The offense mostly took a cat nap

Los Angeles Angels v Seattle Mariners - Game One Photo by Steph Chambers/Getty Images

According to the Washington State Adult Sentencing Guidelines Manual, the worst thing you can do is commit aggravated murder in the first degree. But that’s wrong. The worst thing you can do is poop at a party. So after the Astros pooped all over the Mariners homecoming party after the All-Star Break and the Angels were last night’s party poopers in front of yet another packed house, it comes as a relief that the Mariners pulled out a win for a big crowd in today’s first game.

Perhaps inspired by the new clubhouse pup, the Mariners pitching staff got that dawg in them today and really put on a show for the 37,000 fans in attendance.

To be sure, George Kirby’s first several batters looked like a bad omen. Although he worked a clean first inning, Taylor Ward worked a full count, and fouled off two two-strike pitches and Shohei Ohtani similarly took seven pitches to retire. And the Angels worked some more cluster-luck nonsense to score a run in the second, leaving runners on the corners with just one out, and Kirby’s pitch count at 28.

But that’s when Kirby gave the Angels the ol’ SoDo Shutdown, getting Jose Rojas to strike out on a sinker, and blowing away Andrew Velazquez on a three-pitch, three-whiff strikeout.

That’d turn out to be the real sign of things to come, as Kirby would go on to a final line of six innings pitched with eight strikeouts, no walks, and just the one run on six hits. True, he had a little help from his friends.

But most impressive was Kirby’s 14 whiffs over just 80 pitches. Command pitchers tend to thrive on called strikes, and with 11, Kirby had his share of those too. But a 29% swinging-strike rate is another gear for the Westchester Wizard, even if it did come against the Angels.

Both Kate and Shay have spent parts of recent recaps fawning over Kirby’s new two-seamer. And they’re right, with Kirby getting a 35 CSW% on the pitch today, thanks largely to its bonkers 15 inches of run. But the underrated thing about a great new secondary is that it helps your primary pitch play up, as we can see from Kirby collecting six strikeouts on his va-va-voom four-seamer today.

Sometimes there’s a tendency with young pitchers to overreact to every start, but this continues a string of strong starts for Kirby. On July 9, Kirby was sent down to Tacoma to help manage his innings. But since coming back, and starting to regularly throw his sinker, Kirby’s thrown 15 innings and recorded 19 strikeouts to just two walks and 11 hits. Now that’s a hot dog.

On the other side of the ball, the Mariners only really had one notable sequence. Poor Jarred Kelenic has worked so hard to make his way back to the big league club. Determined to show his worth, he worked his ass off to get into scoring position, sprinting down the line to beat out a double play on a routine grounder. Still trying, trying so hard, Kelenic tried to take second base. It went the way things involving Kelenic usually do.

Information supplied:
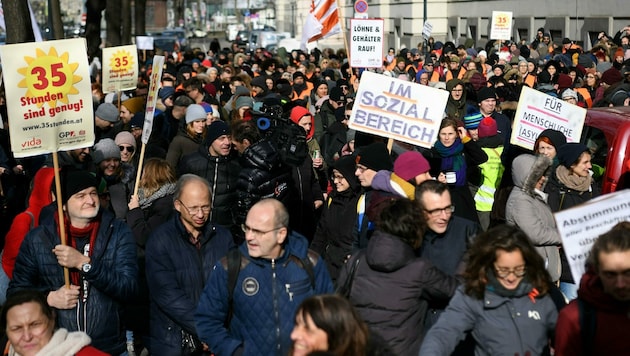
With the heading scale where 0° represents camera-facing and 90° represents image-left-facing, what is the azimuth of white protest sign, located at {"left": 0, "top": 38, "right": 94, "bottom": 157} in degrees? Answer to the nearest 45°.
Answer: approximately 0°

Problem A: Rewrite the Mariners game recap from "But most impressive" up to and including "va-va-voom four-seamer today.", putting "sinker" in place of "two-seamer".
Problem B: According to the Mariners game recap, how many strikeouts did Kirby record in his final line?
Problem C: Continue the Mariners game recap from its last sentence.

Expected output A:
But most impressive was Kirby’s 14 whiffs over just 80 pitches. Command pitchers tend to thrive on called strikes, and with 11, Kirby had his share of those too. But a 29% swinging-strike rate is another gear for the Westchester Wizard, even if it did come against the Angels.

Both Kate and Shay have spent parts of recent recaps fawning over Kirby’s new sinker. And they’re right, with Kirby getting a 35 CSW% on the pitch today, thanks largely to its bonkers 15 inches of run. But the underrated thing about a great new secondary is that it helps your primary pitch play up, as we can see from Kirby collecting six strikeouts on his va-va-voom four-seamer today.

Expected output B: Eight.

Expected output C:
Woof. His face managed to knock the ball loose though, and he was safe. Staying heads up, he motored into third base on a borderline wild pitch. Go figure that all that work to get to third base and he could just jog home.

That’d be the Mariners only extra-base hit on the day. So for showing up while the rest of the hitters were distracted by Tucker, Ty France gets today’s Sun Hat Award.

That helped push Angels starter Jaime Barría out of the game on the early side, though to be fair, he is a reliever still being stretched out. And with Kirby having secured 18 outs to Barría’s 14, Scott Servais had the advantage when the game turned over to the bullpens. Matthew Festa came in first, and retired two before giving up a hit to Taylor Ward to put a runner on base for the Angels only serious threat, Shohei Ohtani. Nursing a one-run lead, Scott got aggressive and turned to Andrés Clemente Muñoz, who committed aggravated murder in the first degree.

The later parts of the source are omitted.